= Tareas del ejercicio =
1. En el texto sobre la fábrica y el socialismo, ¿qué herramientas decide pintar de negro quien narra?
2. Continúa el texto sobre la pintura de las palas y el socialismo a partir de su última oración.

No había suficientes pinceles. Solo pude encontrar uno empapado en pintura negra. ¿Qué podía pintar de negro? ¿Por qué no las herramientas más preciadas de los fundidores, es decir, las palas?

Apenas había comenzado mi difícil labor cuando Stegermajer se me acercó completamente loco, agitando su casco en una mano y con la cabeza inclinada: estaba listo para pelear. «¿Qué mierda estás haciendo?», gritó. «Estoy pintando las palas de negro», repliqué con tanta inocencia como pude.

Mi respuesta no le causó ninguna gracia, así que rápidamente agregué: «¿No sobra algún pincel para que ayude a los compañeros?». Y apenas escuché que no había más, lejos de conformarme, rematé con osadía: «¿Entonces no puedo colaborar en la construcción del socialismo?».

Mis compañeros soltaron la carcajada, divertidos como estaban con el «profesor» estadounidense que quería construir el socialismo. Hasta Stegermajer cedió después de la intervención de Józci: «¡Ay, ay ay! No entendiste nada. No estás construyendo el socialismo: estás pintando el socialismo. Y encima, ¡lo estás pintando de negro!».

Todo indica que el socialismo solo puede evocar una imagen de eficiencia poniendo a sus trabajadores a colaborar desesperadamente en la fabricación de un disfraz ridículo. Esa capa de pintura colocada por encima de las realidades sórdidas del socialismo es a la vez una apariencia de brillo, racionalidad y justicia. De esa forma, el socialismo se convierte en un elaborado juego de pretensiones mutuas en el que todos saben que están fingiendo, pero al que no obstante están obligados a jugar. Es una mezcla entre realidad inconsistente y apariencia artificial que termina conformando una realidad propia.

Sucede que en el proceso de pintar un mundo de eficiencia y justicia nos volvemos mucho más sensibles a la ineficiencia y a la injusticia. En el socialismo de Estado, esta yuxtaposición ritual de lo real y lo imaginario no estaba restringida a ciertos momentos excepcionales. Era una parte integral de la vida fabril: las elecciones de los sindicatos, las conferencias sobre productividad, la competencia entre brigadas socialistas y los turnos comunistas. En la medida en que encarnaba en prácticas reales, el simulacro asume involuntariamente una vida propia, convirtiéndose en una crítica espontánea de la sociedad existente y en una fuerza potencial capaz de alumbrar una sociedad alternativa. Muy distinto es el juego capitalista en el que los trabajadores consienten espontáneamente a sus clases dirigentes sin sospechar el sistema de dominación y la ineficiencia a las que están sometidos.

= Datos de origen =
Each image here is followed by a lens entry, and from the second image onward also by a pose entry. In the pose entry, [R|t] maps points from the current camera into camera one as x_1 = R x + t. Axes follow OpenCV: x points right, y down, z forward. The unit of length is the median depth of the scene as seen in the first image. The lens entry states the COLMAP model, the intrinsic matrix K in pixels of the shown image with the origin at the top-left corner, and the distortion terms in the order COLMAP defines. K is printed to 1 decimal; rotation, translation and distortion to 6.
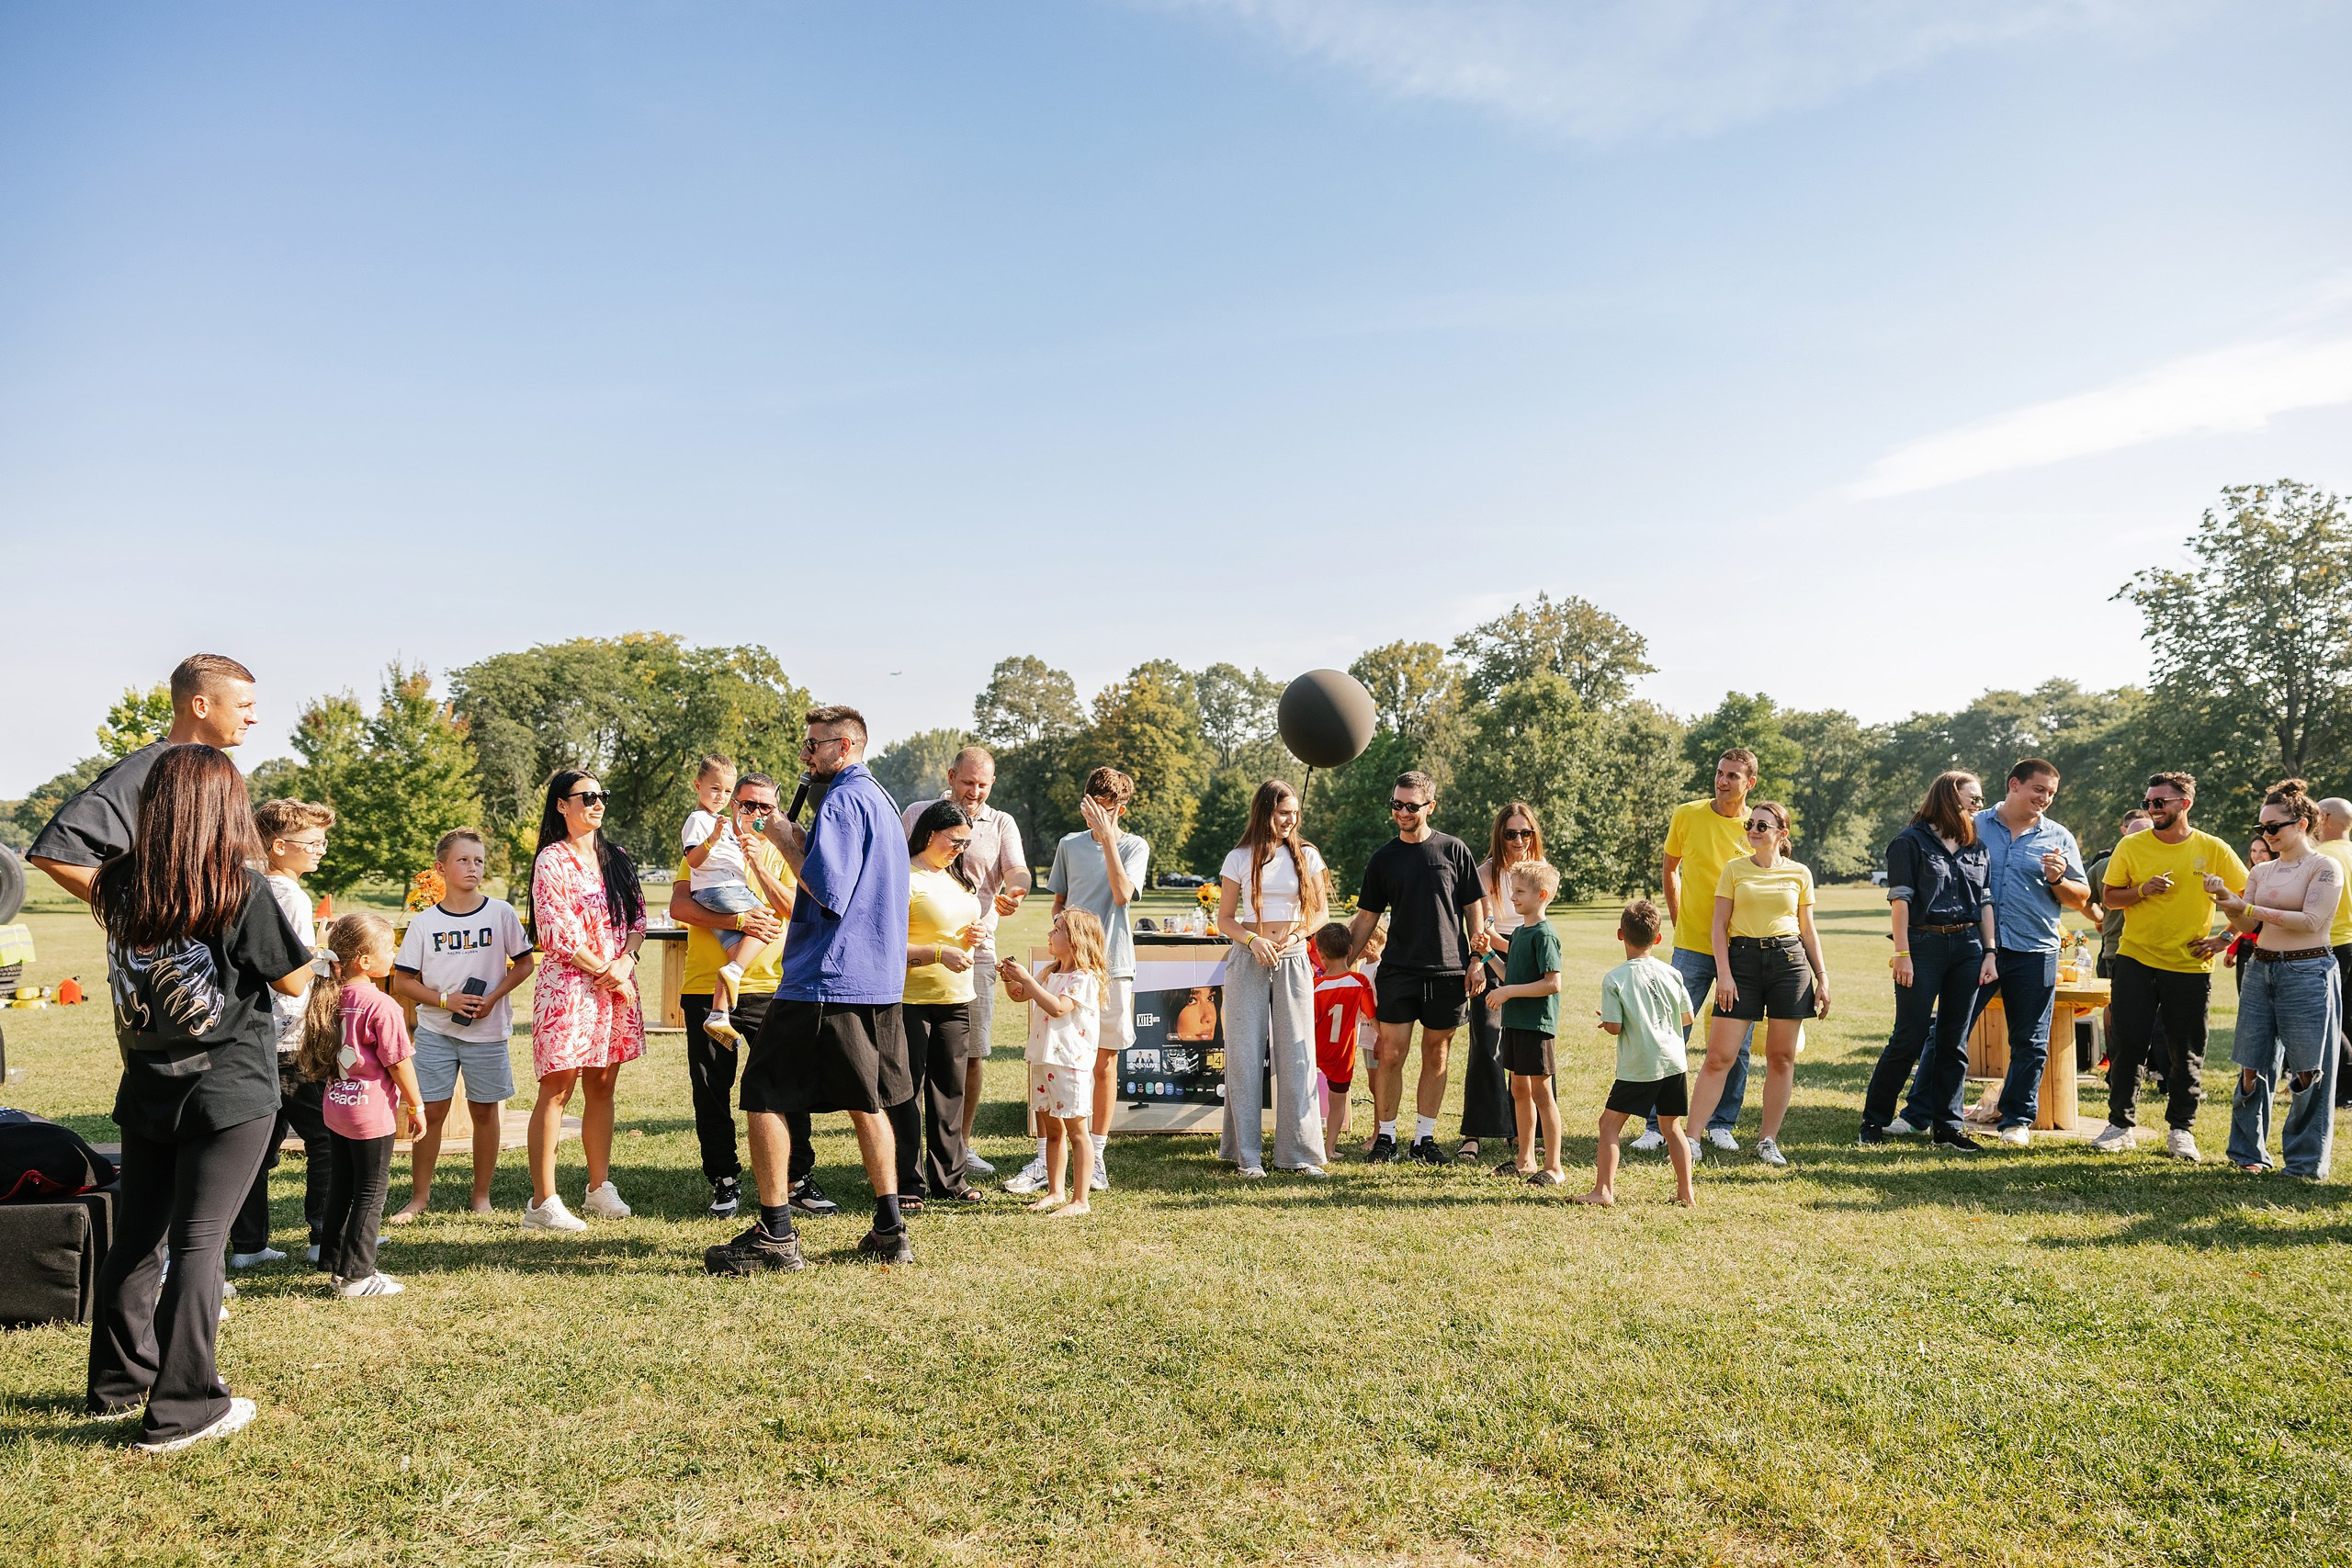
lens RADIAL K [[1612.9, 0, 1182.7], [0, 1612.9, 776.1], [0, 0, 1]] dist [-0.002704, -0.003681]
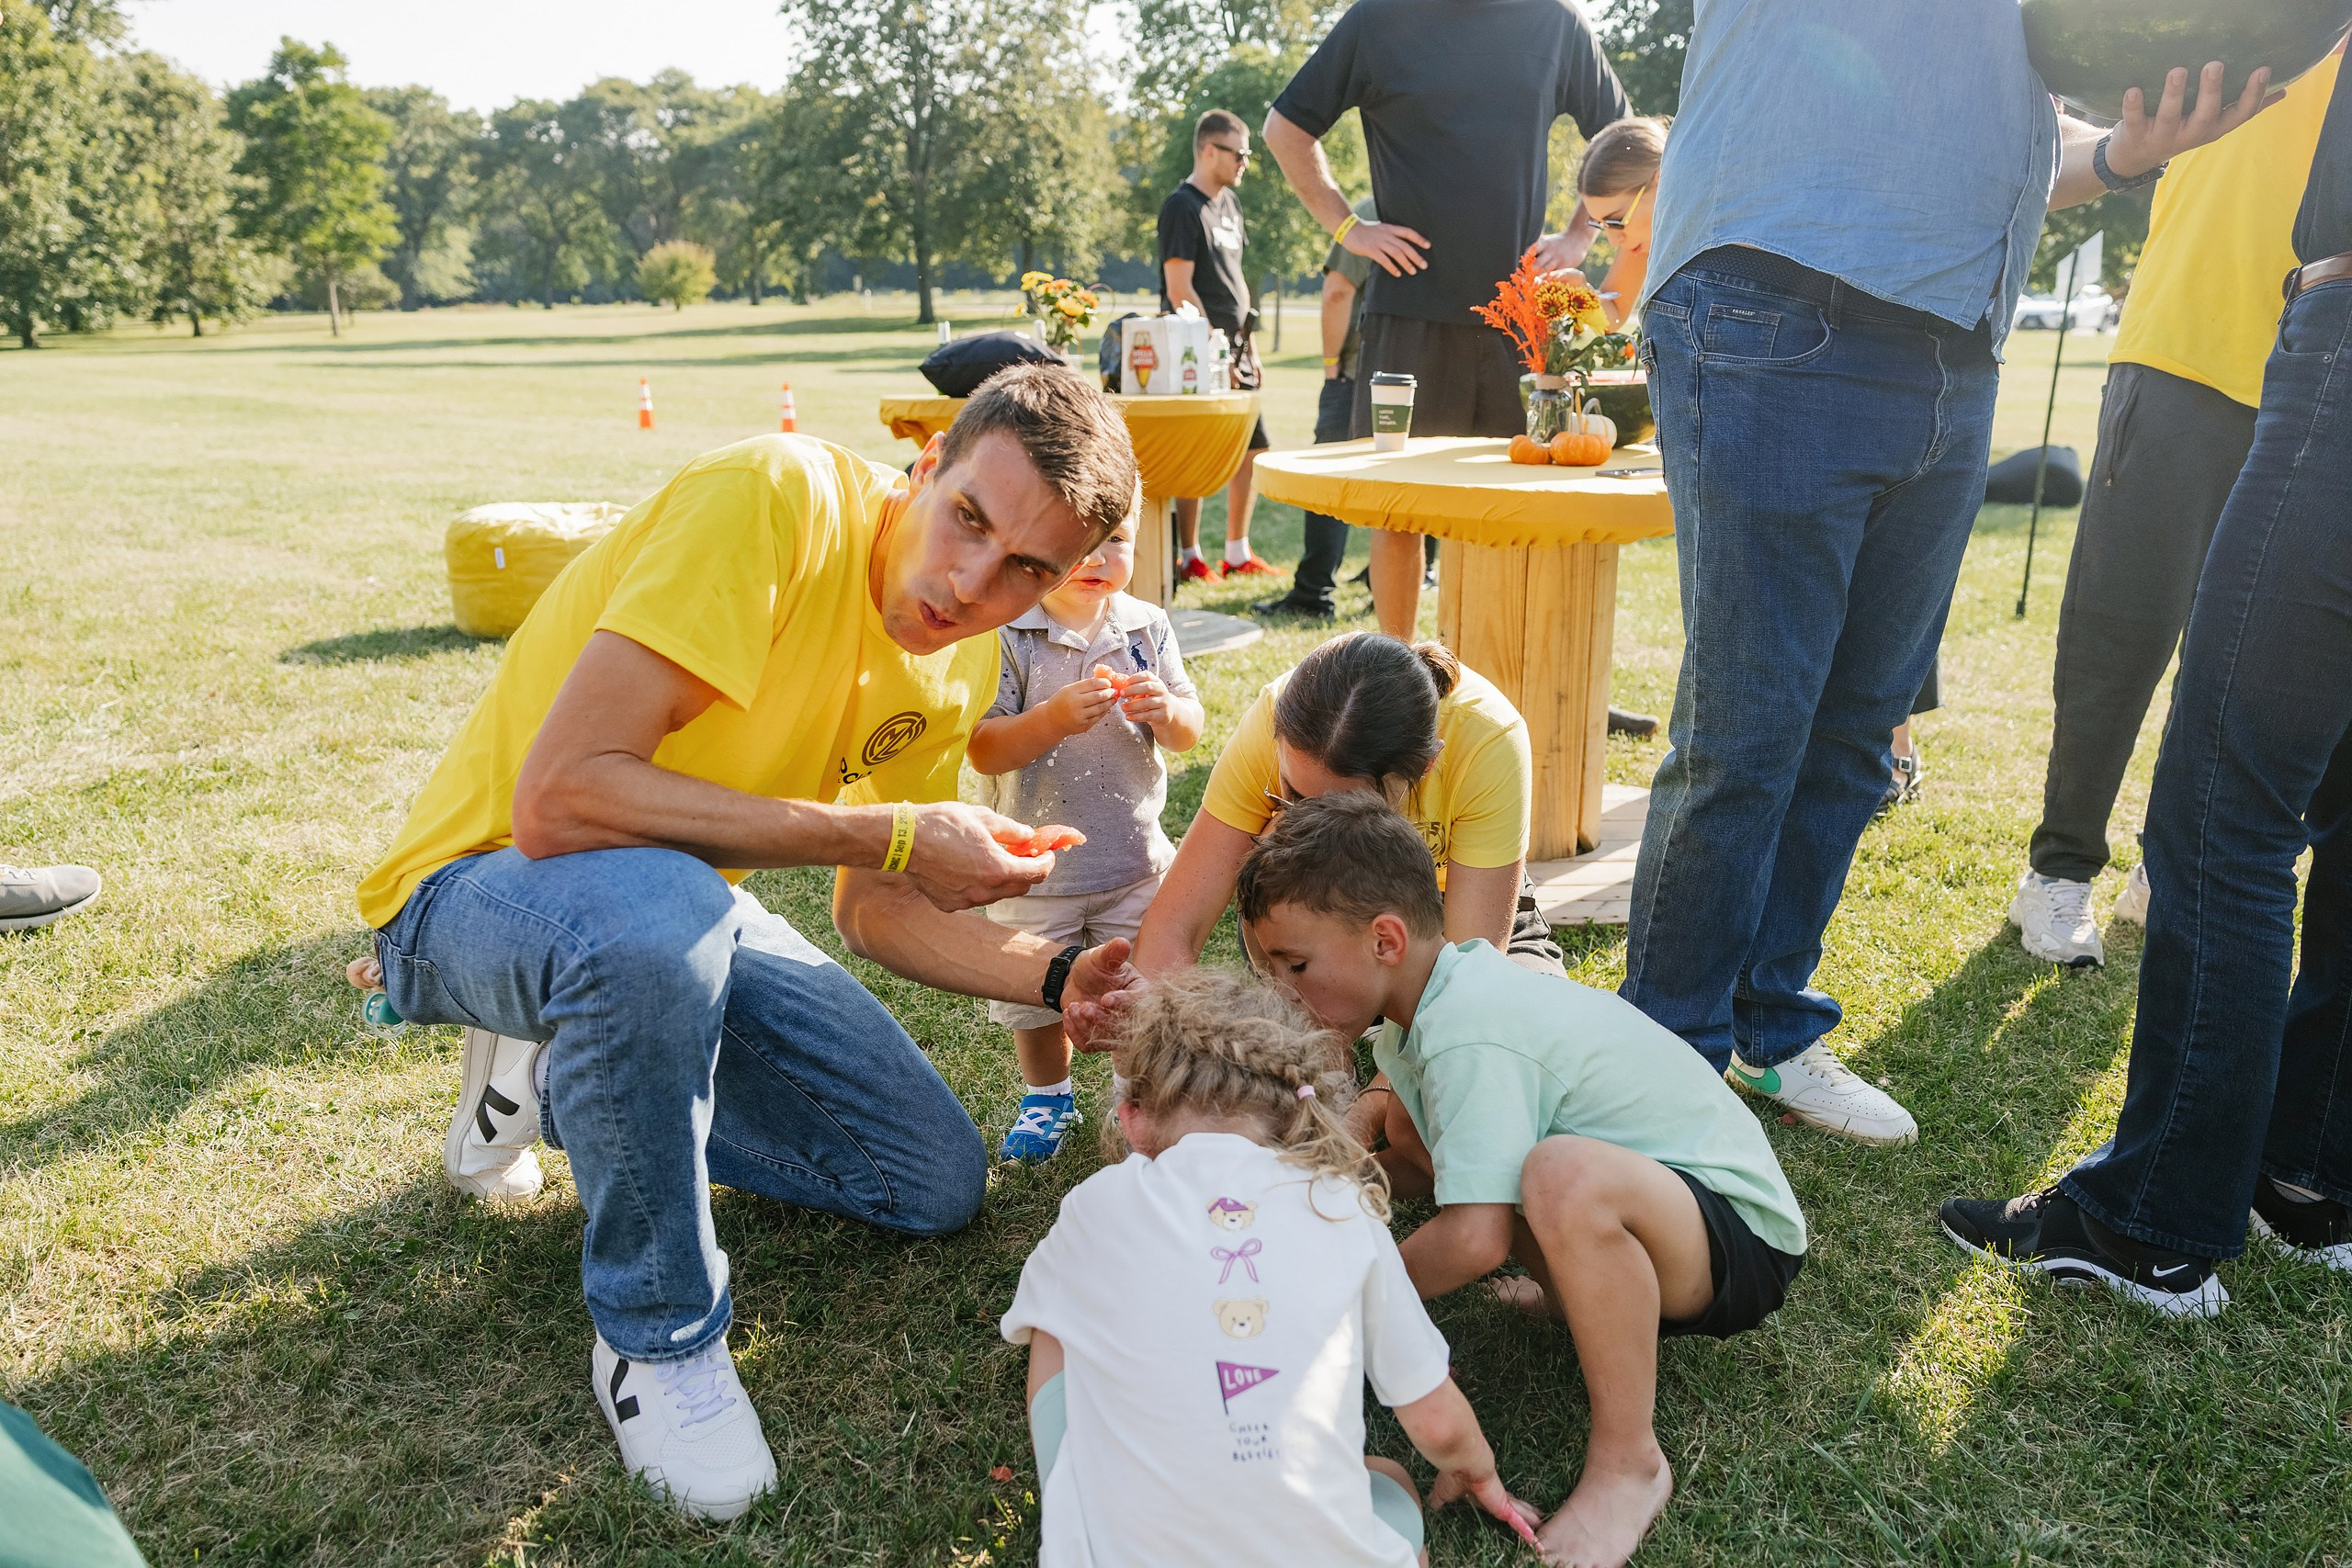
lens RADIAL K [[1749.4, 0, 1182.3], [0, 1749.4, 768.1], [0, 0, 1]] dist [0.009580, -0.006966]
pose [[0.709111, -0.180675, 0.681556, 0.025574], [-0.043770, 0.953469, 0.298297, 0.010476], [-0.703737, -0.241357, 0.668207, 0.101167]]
...
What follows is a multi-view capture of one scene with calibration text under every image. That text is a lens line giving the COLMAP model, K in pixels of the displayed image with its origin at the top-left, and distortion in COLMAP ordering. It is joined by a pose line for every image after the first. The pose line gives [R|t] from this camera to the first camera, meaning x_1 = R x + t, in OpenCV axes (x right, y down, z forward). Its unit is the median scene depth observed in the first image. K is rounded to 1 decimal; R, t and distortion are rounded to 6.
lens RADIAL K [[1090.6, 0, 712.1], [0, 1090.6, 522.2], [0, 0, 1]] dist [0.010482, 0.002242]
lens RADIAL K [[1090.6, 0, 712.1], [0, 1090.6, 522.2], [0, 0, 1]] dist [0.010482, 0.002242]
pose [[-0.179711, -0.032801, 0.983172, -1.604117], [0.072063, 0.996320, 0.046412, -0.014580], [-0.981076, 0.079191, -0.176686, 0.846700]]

= Respuestas escritas =
1. Las palas, las herramientas más preciadas de los fundidores.

2.
Bajo el socialismo nos exigían que colocáramos una capa de pintura sobre la injusticia y la irracionalidad, y que dibujáramos sus opuestos en la superficie. Las mismas condiciones que quedan ocultas en el proceso de participación de la producción capitalista —es decir, las verdaderas relaciones de producción— eran la preocupación central de todos los jugadores en la producción socialista. Por supuesto, las empresas tenían un interés que las llevaba a participar de esos rituales. Detrás de la irracionalidad opera siempre una forma de racionalidad.

El crecimiento de las empresas capitalistas depende de su rentabilidad; el crecimiento de las empresas socialistas dependía de la inversión estatal. Por ejemplo, como dije, había tres plantas acereras en Hungría. La intensa competencia por la distribución de los materiales disponibles había terminado dividiendo el interés común de expandir los recursos de toda la industria. Con el fin de beneficiarse de las inversiones, cada empresa debía demostrar sus méritos. Como no existía ningún objetivo claro que definiera la eficiencia de las empresas, lo más importante era crear una apariencia de adecuación a los valores socialistas de racionalidad y justicia.

Ese es precisamente el motivo por el que la dirección de la fábrica tuvo que pintar la Acería Lenin cuando el primer ministro decidió visitarla: el mandatario debía convencerse de que la empresa estaba a la vanguardia de la construcción socialista. Esa misma lógica llevó a que construir el socialismo fuera equivalente a pintarlo, proceso que no dejaba de realzar la enorme brecha que separaba lo que es de lo que debería ser y profundizaba la conciencia crítica de los trabajadores y de los directores.

Sin embargo, la fachada del socialismo de Estado no podía durar para siempre y su irracionalidad terminó volviéndose obvia para todo el mundo. La absurdidad de pintar una planta siderúrgica se convirtió en una metáfora de la absurdidad del socialismo, incapaz de alcanzar las promesas encarnadas en sus rituales. Mientras tanto, la irracionalidad del capitalismo está oculta en su misma reproducción, en su negación de la imaginación de que existe una alternativa, negación que el colapso del socialismo de Estado no hizo más que acentuar.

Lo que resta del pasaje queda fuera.